Lets see how much of a novice you are anon
>>50770822
Don't even need to program that, though it's not the most elegant solution (if you guys have any regex tips, please lemme know)
grep -P -q '(1{2,}|2{2,}|3{2,}|4{2,}|5{2,}|6{2,}|7{2,}|8{2,}|9{2,}|0{2,})'.
>>50770866
Just use the digit code instead of typing them all out.
eg. ^(\d)\1+$
>>50770932
Woah, that's pretty damn cool. Managed to shorten it to grep -P -q '(\d)\1' to check for existence, or grep -P -o '(\d)\1{2,}' for outputting matches.
int rptdig(int a){
int b=-1,c=0;
while(a){
if(b==a%10||b==-1){b=a%10; a/=10;++c;}
else break;
}
return c;
}
/thread
>>50770822int rptdig(int a){
if(!a)return 1;
int c=1;
for(int b=a%10;b==(a=a/10)%(10);++c);
return c;
}
>>50771668
>>50771656
Doesn't handle cases where there are no repeating digits - and it doesn't work anyway.
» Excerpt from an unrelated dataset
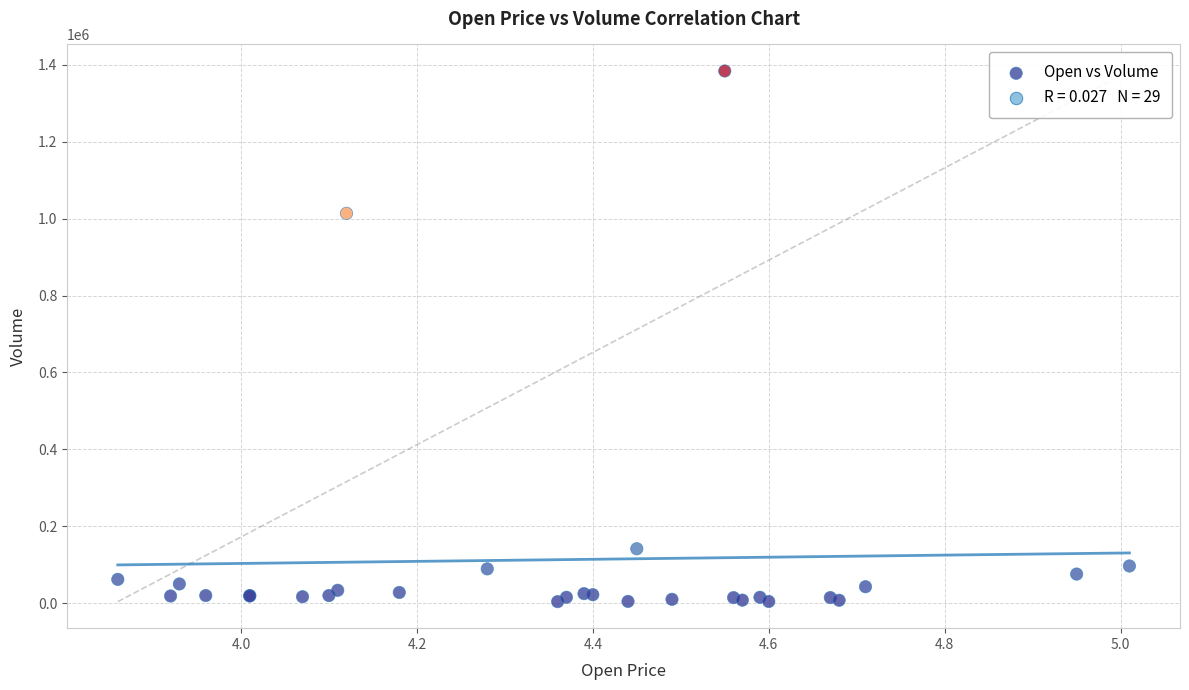

What Y value in the scatter plot is closest to 694000?

1013700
You should at least do something like:int derp(int a) {
if(!a) return -1;
for(int b=a%10;a;b=a%10) if(b==(a=a/10)%10) return a%10;
return -1;
}
>>50771668
>s/==/!=/
Still not good, but at least it works now.
>>50771857
Scratch that, you never set b after initialization, so it's still fucked.
>>50770822
Can't do it. I don't belong here.
>>50772064
It's just the OP's homework. He doesn't belong here either.
>>50771857
>>50771834
>doesn't handle cases where there are no repeating digits
this post works and does that >>50771668
Is this what you were referring to?
It outputs the number of consecutive digits
if it is a single digit it puts out one
if its dubs it puts out two
trips? 3
quads? 4
There will never be an int case with less than one digit
>>50772610
It doesn't, did you even try it?
You return 1 if a is 0, how does that even make sense?
>>50770822
Do you want a script that highlights dubs or something?
>>50774091
Yes it does.
It works. For all numbers barring infinity; you have at least one digit. If for some odd reason you decide to use infinity with this, then you could have it return infinite digits.
The code certainly compiles and produces a result.